Posted by: Jan Wright | March 14, 2016 at 11:41 AM
Thanks for adding your valuable comments to this discussion, Jan and David.
Posted by: Joe Wikert | March 14, 2016 at 11:48 AM
I bought a Kindle version of a nonfiction book originally published in print with an excellent index. The index was reprinted in the Kindle edition with all the locators stripped out.
Totally useless!
Posted by: Laura Gottlieb | March 14, 2016 at 12:54 PM
Indexes can be useful, particularly with complex non-fiction. But there are issues beyond usefulness.
I've done tolerable-but-no-more indexes for my books and those of others. But a well-done index requires an experienced expert and doesn't come cheap. Since most users don't expect to see an index, particularly in ebooks, there's little incentive for publishers to pay for them.
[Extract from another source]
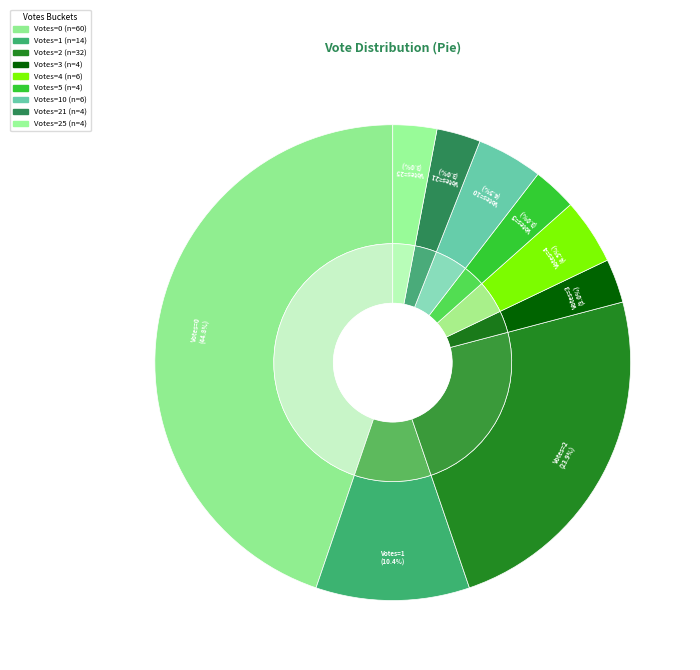

What is the total percentage of 3 and 1?

13.4%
If anything, their incentive is to leave them out so that expectation never develops.
Ebooks do allow users to take notes as they read and that can become a crude, personalized index.
Adobe certainly deserves commendation for allowing their print index to become an active index in the ebook version.
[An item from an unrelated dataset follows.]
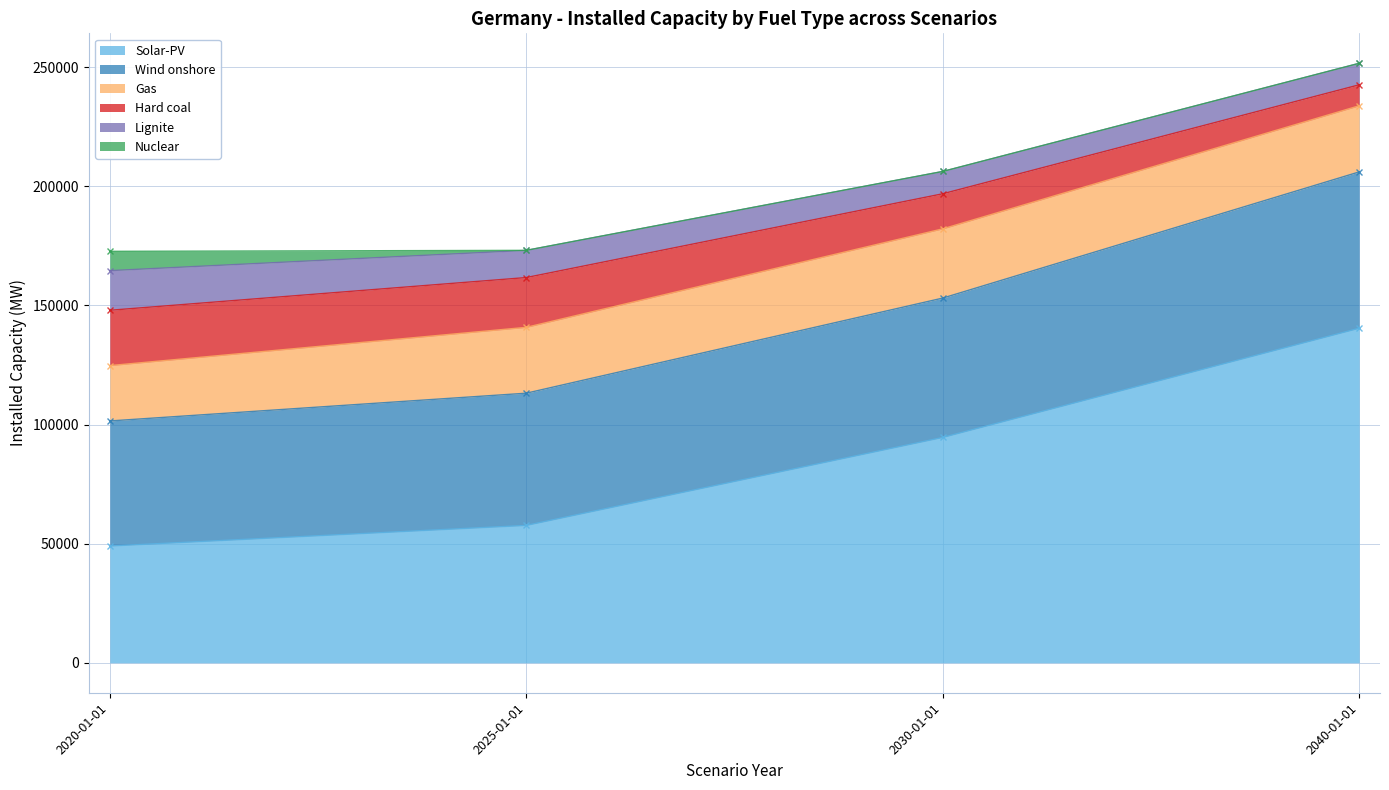

Which has a higher value, 2030-01-01 or 2025-01-01?

2030-01-01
Posted by: Michael W. Perry | March 14, 2016 at 02:08 PM
Thanks for posting this thought-provoking article (especially for introducing me to the "print-under-glass" metaphor). As an indexer, editor, and book producer, I think your idea of a "subsurface," pop-up index holds excellent possibilities, but it doesn't support an important back-of-the-book index feature: browse-ability. When I consider reading (and purchasing) a nonfiction title, my first stop is the front matter, but the real test is the index. By browsing through it, I'll know almost immediately whether the book holds information pertinent to my interests and needs. I don't know whether a live index could provide such a tool, but if not, couldn't a static-page pop-up index offer much the same capability? The other element I'd miss is the visual structure; by itself, a concept main entry provides little insight--it's the cluster of subentries that fall under it that demonstrate the author's principal interests.
Concerning Michael Perry's observation about the cost, I'd like to note that most publishers' author contracts put the onus of creating the index on the author. Chipping away even more from a typically paltry advance is no incentive to add an index (although writers of serious nonfiction are apt to recognize its importance anyway). It can also persuade authors to index the book themselves, which is a bad idea in just about every instance.
Posted by: Brian Hotchkiss | March 15, 2016 at 10:41 AM
You're quite welcome, Brian. I'd like to clarify something... The vision I described in the article isn't mutually exclusive with an index in the back of the book. I can see where it would still be beneficial to include the back-of-book index as well as the inline one, mostly for the points you described.
Posted by: Joe Wikert | March 15, 2016 at 12:27 PM
It is possible to create a linked index in Word using XE tags. When transferred into the XML properly, these tags generate page references for the print version of the book, and hyperlinks for the ebook. It is definitely possible to put the XE anchor tags against one phrase in the book, but have it appear under another word or phrase in the index. You can add cross references, invert names to last name, first name, and create subentries --and this is all done at the manuscript stage, before typesetting, so the index appears with the first-pass page proofs.
Cambridge University Press has been using this method for quite a few years. At least a couple of their professional freelance indexers have adapted to this system. Authors sometimes find it more cumbersome, but it saves time in the production process, and makes the index more usable in the ebook.